Mi padre me había enseñado -con la ayuda de su hermano, mi tío Héctor- y desde entonces quedó definida una de mis grandes pasiones en la vida -la lectura- que ha estado conmigo por casi sesenta años, en aquellos inicios fomentada por el ejemplo y el estímulo de mi padre, quien me orientó hacia los mundos de Julio Verne y Emilio Salgari, como primeras revelaciones literarias que encendieron de manera incandescente ese fervor por la palabra escrita que el tiempo se ha encargado de llevar por rumbos tan desconocidos y enriquecedores como en su momento lo fueron las vidas imaginadas del verniano correo del zar Miguel Strogoff y el salgariano pirata Sandokán, a los que llegué luego de que mi padre descubriese que había estado leyendo -a escondidas- de su librero “La Hora 25”, del rumano Constantin Virgil Gheorghiu, una obra que no era para niños, me dijo, y que mejor debía leer “La Ciudadela”, de A.J. Cronin y, al terminar, “Sinhue, el egipcio”, de Mika Waltari; y luego “Médico de cuerpos y almas", de Taylor Caldwell.
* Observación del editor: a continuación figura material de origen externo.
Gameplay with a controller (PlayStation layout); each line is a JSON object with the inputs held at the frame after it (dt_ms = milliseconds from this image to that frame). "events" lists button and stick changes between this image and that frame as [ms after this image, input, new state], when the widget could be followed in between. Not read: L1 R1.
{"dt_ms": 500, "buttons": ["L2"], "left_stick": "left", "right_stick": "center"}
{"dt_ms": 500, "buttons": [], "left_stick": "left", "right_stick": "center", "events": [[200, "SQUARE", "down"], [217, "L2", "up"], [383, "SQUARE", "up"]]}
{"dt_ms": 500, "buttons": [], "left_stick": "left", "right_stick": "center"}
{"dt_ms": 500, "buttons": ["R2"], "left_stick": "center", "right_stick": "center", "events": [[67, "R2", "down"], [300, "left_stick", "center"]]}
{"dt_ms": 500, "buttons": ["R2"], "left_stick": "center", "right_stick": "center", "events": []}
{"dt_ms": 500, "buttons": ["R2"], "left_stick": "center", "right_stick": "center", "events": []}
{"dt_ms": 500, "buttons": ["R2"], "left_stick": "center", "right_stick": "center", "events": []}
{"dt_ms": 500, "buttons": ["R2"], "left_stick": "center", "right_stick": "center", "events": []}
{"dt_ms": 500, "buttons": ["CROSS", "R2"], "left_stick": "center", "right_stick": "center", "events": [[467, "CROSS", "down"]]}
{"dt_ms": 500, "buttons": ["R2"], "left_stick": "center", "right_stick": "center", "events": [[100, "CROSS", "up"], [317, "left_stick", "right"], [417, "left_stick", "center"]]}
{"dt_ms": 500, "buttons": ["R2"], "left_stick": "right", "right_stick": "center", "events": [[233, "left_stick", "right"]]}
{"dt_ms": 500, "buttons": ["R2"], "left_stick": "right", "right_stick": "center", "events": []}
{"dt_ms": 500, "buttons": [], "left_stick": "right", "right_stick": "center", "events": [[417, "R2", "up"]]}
Desde entonces, infinidad de autores, infinidad de mundos e -hilvanado entre esas costuras- el intento casi tan añejo por escribir algunas cosas coherentes.


Así fue con la lectura y así también con la música, mi otra gran pasión: mi padre me la reveló, mi padre me la fomentó. Ya he contado antes que -con muchos esfuerzos- en esos primeros años de matrimonio, él había comprado en abonos -en la tienda del señor Mesa, nombre que para mí fue en ese momento el equivalente actual de un Steve Jobs y Apple- un tocadiscos marca Garrard, un radio RCA Víctor y no más de dos decenas de elepés de sellos como Westminster, Deutsche Grammophon y London, discos que trataba con una reverencia casi papal. Lo recuerdo colocando cuidadosamente el vinyl sobre el plato giratorio y luego posar lentamente la aguja en el primer surco. Y entonces, los acordes iniciales de los conciertos para piano de Tchaikovsky y Rachmaninoff -el primero y el segundo, respectivamente-, el “Capricho italiano”, el “Capricho español”, “El amor brujo”, los Nocturnos de Chopin, Mario Lanza, Frank Sinatra, Nat “King” Cole, Glenn Miller…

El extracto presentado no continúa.